*Task item*. Locate the word "experiencia" in the data below, then copy every line that holds it.

Source texts of formatted documents:
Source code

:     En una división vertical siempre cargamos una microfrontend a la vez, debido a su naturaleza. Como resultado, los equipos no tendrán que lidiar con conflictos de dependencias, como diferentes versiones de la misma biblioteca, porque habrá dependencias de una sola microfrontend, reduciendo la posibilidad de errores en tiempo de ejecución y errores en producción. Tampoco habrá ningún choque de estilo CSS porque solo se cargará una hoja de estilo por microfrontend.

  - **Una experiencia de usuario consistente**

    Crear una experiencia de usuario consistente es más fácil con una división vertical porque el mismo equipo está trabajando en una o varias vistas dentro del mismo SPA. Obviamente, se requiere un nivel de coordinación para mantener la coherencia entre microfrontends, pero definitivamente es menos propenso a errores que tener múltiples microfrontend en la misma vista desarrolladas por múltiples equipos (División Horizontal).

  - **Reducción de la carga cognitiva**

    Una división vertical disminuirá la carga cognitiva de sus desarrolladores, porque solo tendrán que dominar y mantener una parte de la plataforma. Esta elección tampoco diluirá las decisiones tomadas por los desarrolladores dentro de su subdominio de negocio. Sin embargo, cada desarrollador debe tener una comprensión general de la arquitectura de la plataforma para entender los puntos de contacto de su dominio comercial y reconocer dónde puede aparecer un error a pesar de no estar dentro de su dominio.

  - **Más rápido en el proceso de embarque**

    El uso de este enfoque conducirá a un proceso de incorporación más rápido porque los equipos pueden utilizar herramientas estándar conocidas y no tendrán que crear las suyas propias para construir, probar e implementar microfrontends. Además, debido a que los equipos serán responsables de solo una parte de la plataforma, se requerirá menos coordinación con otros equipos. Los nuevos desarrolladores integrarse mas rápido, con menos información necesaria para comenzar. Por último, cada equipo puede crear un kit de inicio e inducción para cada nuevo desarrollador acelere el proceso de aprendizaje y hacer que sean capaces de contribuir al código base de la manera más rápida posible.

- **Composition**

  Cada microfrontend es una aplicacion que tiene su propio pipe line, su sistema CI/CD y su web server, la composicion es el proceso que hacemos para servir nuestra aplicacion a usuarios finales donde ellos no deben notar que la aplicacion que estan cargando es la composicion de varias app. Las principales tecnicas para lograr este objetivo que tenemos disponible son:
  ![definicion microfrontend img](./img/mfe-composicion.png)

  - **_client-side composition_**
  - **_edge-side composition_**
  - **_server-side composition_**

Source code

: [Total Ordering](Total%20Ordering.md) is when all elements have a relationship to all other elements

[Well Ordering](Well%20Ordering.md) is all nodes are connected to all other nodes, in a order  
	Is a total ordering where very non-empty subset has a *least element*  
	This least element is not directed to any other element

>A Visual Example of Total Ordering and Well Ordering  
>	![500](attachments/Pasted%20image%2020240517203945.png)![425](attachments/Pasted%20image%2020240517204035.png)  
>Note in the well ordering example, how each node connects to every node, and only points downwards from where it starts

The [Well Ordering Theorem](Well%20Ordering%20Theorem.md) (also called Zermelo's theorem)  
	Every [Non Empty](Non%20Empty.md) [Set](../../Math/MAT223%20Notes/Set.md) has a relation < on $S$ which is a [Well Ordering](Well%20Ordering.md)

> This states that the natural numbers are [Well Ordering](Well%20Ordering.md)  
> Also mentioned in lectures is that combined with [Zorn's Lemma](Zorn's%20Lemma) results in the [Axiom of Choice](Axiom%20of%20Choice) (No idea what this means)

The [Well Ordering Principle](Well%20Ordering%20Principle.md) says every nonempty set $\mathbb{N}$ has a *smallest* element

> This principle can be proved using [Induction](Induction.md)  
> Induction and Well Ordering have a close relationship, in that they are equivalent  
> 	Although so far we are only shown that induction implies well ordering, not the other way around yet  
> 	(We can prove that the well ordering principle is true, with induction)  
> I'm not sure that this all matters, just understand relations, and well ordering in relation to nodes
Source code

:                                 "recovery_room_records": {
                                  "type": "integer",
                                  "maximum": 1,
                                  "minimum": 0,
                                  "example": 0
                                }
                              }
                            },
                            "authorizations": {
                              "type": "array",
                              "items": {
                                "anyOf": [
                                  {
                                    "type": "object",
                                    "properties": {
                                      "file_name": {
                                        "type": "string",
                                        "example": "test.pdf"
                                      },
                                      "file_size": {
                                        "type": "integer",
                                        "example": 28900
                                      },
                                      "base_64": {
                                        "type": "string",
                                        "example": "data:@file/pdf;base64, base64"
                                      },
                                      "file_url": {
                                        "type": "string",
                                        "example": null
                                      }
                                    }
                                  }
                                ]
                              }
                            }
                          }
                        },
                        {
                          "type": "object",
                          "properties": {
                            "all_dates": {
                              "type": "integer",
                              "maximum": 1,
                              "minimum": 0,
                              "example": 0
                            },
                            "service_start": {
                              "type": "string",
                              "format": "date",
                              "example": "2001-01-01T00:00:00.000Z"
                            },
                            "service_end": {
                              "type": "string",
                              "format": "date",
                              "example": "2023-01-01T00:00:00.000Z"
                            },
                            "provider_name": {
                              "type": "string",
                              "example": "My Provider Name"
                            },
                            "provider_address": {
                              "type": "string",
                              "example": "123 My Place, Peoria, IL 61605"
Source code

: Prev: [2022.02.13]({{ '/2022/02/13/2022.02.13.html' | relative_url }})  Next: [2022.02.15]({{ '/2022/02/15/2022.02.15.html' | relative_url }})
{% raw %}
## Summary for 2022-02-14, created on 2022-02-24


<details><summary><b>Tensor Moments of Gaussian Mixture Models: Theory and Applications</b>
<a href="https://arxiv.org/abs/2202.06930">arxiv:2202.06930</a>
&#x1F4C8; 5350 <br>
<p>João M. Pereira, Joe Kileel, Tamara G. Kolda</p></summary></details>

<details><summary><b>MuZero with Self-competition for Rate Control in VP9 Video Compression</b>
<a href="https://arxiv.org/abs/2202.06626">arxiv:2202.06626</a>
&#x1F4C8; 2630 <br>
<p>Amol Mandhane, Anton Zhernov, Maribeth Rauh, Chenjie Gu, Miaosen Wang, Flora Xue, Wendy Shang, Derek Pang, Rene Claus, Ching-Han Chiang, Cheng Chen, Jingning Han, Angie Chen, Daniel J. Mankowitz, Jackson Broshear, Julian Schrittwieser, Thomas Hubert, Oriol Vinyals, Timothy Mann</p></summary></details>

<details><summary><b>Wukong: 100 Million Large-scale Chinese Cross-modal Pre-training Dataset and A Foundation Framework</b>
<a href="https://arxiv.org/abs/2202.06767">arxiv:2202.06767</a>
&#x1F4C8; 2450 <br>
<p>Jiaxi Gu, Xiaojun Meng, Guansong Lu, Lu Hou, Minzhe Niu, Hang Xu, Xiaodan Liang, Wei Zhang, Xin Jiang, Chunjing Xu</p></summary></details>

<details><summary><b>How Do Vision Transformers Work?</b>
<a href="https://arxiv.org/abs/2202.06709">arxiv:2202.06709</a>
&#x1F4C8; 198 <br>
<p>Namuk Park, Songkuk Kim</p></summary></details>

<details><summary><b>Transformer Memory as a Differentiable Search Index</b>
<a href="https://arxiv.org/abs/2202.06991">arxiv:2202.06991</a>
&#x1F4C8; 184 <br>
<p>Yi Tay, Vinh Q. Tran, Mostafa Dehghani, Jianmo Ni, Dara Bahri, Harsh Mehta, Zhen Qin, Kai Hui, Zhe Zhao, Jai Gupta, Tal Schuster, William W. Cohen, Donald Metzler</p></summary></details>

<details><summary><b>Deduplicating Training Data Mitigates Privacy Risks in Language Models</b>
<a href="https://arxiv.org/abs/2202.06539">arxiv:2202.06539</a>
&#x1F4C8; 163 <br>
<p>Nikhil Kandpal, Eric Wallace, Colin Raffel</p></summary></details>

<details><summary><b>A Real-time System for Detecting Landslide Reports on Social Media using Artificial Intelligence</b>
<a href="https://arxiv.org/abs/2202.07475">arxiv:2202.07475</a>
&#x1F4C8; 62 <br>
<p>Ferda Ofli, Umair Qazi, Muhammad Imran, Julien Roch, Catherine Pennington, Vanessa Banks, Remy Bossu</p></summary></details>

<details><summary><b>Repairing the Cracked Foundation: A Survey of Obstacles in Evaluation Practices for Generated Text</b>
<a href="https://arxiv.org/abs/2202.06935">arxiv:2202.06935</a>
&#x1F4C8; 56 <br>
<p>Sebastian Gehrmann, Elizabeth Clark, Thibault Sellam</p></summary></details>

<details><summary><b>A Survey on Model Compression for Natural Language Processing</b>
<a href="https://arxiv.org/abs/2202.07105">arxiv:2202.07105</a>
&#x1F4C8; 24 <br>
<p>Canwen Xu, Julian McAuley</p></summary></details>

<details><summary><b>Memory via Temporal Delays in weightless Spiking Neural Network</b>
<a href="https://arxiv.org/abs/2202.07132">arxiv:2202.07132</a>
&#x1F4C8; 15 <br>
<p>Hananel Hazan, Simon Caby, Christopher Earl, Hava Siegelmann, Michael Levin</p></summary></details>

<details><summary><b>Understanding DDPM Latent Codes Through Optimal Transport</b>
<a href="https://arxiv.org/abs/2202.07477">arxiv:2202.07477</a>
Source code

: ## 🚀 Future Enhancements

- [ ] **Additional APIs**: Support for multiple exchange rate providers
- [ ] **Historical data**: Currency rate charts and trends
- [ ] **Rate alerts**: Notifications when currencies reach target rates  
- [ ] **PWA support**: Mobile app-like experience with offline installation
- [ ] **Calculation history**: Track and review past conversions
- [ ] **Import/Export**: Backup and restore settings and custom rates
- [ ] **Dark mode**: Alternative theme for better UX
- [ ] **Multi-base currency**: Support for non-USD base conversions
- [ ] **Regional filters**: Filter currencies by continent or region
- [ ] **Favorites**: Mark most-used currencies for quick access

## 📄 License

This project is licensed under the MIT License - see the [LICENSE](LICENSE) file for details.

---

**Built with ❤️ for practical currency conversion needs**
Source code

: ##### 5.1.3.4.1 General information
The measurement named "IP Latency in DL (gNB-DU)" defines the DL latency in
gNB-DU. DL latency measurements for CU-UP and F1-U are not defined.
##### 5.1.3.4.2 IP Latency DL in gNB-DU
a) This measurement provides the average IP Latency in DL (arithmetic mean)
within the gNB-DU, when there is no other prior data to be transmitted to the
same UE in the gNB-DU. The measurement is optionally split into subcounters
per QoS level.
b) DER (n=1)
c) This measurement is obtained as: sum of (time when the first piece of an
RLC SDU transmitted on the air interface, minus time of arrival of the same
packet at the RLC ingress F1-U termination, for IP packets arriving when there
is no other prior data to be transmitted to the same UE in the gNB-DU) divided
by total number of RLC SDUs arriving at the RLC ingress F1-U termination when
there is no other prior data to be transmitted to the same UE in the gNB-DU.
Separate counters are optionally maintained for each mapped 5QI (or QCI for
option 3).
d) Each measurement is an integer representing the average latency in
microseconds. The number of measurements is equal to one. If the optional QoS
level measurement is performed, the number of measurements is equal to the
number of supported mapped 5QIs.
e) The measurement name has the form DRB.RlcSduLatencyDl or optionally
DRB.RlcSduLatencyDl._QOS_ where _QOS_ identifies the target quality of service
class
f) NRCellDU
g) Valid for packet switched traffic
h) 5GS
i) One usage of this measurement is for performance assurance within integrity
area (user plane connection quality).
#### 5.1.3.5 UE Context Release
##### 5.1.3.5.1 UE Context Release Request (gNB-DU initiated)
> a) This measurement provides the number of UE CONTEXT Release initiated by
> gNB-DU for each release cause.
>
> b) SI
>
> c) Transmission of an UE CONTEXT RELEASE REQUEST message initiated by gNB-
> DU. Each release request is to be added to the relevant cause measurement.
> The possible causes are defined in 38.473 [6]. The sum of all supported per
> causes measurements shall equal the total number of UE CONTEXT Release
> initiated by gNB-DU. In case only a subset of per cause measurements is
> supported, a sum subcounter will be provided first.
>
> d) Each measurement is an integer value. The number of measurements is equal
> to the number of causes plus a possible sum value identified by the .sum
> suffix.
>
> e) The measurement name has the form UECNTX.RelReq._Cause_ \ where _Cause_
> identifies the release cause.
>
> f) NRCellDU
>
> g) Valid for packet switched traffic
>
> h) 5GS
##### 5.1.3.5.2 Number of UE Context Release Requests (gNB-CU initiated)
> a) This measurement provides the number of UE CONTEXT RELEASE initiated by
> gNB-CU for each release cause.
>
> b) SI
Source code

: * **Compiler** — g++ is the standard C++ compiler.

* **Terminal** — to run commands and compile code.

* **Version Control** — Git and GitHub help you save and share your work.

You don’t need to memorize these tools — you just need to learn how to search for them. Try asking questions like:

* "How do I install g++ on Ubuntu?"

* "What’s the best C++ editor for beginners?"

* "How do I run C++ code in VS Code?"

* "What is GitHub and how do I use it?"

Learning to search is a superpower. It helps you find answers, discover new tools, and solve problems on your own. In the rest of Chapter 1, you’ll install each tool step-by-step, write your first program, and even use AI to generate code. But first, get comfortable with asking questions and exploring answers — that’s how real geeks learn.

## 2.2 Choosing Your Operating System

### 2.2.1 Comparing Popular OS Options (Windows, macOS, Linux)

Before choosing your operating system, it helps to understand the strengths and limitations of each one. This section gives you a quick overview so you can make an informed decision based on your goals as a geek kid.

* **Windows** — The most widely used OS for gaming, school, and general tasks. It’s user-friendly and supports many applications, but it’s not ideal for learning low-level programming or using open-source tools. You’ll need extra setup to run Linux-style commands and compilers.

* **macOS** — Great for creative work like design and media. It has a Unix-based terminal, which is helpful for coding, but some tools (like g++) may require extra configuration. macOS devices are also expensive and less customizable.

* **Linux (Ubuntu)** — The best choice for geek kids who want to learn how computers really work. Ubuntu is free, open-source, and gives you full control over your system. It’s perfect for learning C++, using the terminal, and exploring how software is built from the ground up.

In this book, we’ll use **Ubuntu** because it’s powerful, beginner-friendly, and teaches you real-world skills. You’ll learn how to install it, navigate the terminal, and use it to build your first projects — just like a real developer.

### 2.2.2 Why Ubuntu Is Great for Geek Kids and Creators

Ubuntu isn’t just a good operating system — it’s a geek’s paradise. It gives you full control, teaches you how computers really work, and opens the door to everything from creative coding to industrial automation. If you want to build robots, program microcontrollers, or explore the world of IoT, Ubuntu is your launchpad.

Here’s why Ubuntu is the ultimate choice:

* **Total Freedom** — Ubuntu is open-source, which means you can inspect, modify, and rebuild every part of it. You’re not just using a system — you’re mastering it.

*Exercise result*.
  - **Una experiencia de usuario consistente**
    Crear una experiencia de usuario consistente es más fácil con una división vertical porque el mismo equipo está trabajando en una o varias vistas dentro del mismo SPA. Obviamente, se requiere un nivel de coordinación para mantener la coherencia entre microfrontends, pero definitivamente es menos propenso a errores que tener múltiples microfrontend en la misma vista desarrolladas por múltiples equipos (División Horizontal).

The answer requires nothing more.